How Blondie Thrived By Making ‘Mistakes in Public’

Drummer Clem Burke says Blondie was so successful because they matured in a judgment-free workshop environment at CBGBs.

The New York club became iconic for its nurturing of a wide range of groups who later found success, including the Ramones, Patti Smith, Talking Heads and Television. But Burke argues that the reality of the scene has been misunderstood.

“We were just operating in our own little bubble,” the drummer told Vinyl Writer Music. “The thing I always find very interesting is that the bands that became known as ‘CBGBs bands,’ they couldn’t have been more different from one another. So, I’m not exactly sure what the sound of CBGBs was, except that maybe we were all influenced by one another at one time or another, shared that stage, and we all essentially made our own way.

“For me, CBGBs was a workshop that basically enabled us to make our mistakes in public,” Burke added. “Very few of those moments were captured on video because, obviously, there were no cell phones with cameras and things like that. We were able to work through our original music in front of a minimal audience and get the feedback that we needed to continue. … When we would play CBGBs, maybe 100 people – that were mostly other musicians – would be in the audience.”

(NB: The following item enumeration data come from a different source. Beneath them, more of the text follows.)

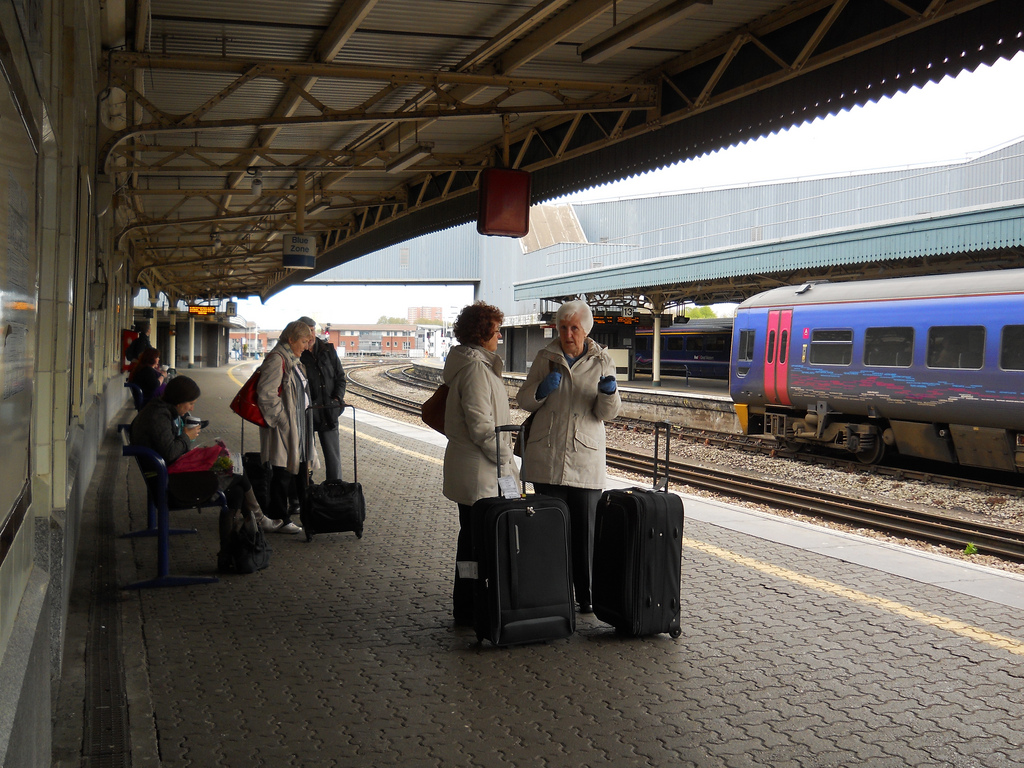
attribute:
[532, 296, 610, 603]
person — standing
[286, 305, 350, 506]
person — standing up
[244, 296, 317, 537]
person — standing up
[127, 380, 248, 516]
person — sitting down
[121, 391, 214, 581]
bench — blue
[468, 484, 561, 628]
suitcase — black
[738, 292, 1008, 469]
train — blue, red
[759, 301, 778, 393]
doors — red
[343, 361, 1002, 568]
tracks — brown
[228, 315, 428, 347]
building — red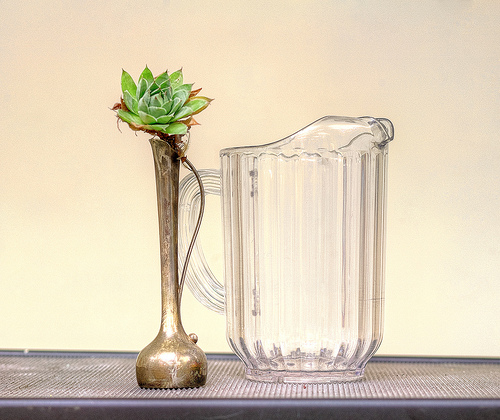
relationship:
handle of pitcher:
[179, 169, 226, 318] [207, 117, 396, 382]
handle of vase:
[180, 141, 204, 301] [136, 134, 206, 390]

Burke estimated that he probably saw the Ramones 100 times between 1975 and 1976, including nights on which Blondie played alongside them. “The analogy that I always like to make … is that there was probably the same kind of thing going on at the Cavern Club in the mid-‘60s down in Liverpool [where] you had many bands playing in front of selective audiences, and a handful of those bands became these worldwide phenomena – particularly, of course, the Beatles.”

Most of the CBGBs band, he said, were exploring a style of music that was “not popular at all” at the time. “It was the era of bands like Yes, Kansas, Led Zeppelin and things like that, and we were more harkening back to the music that influenced us from the start – which was from the ‘50s and ‘60s. That’s really the original sound of Blondie.”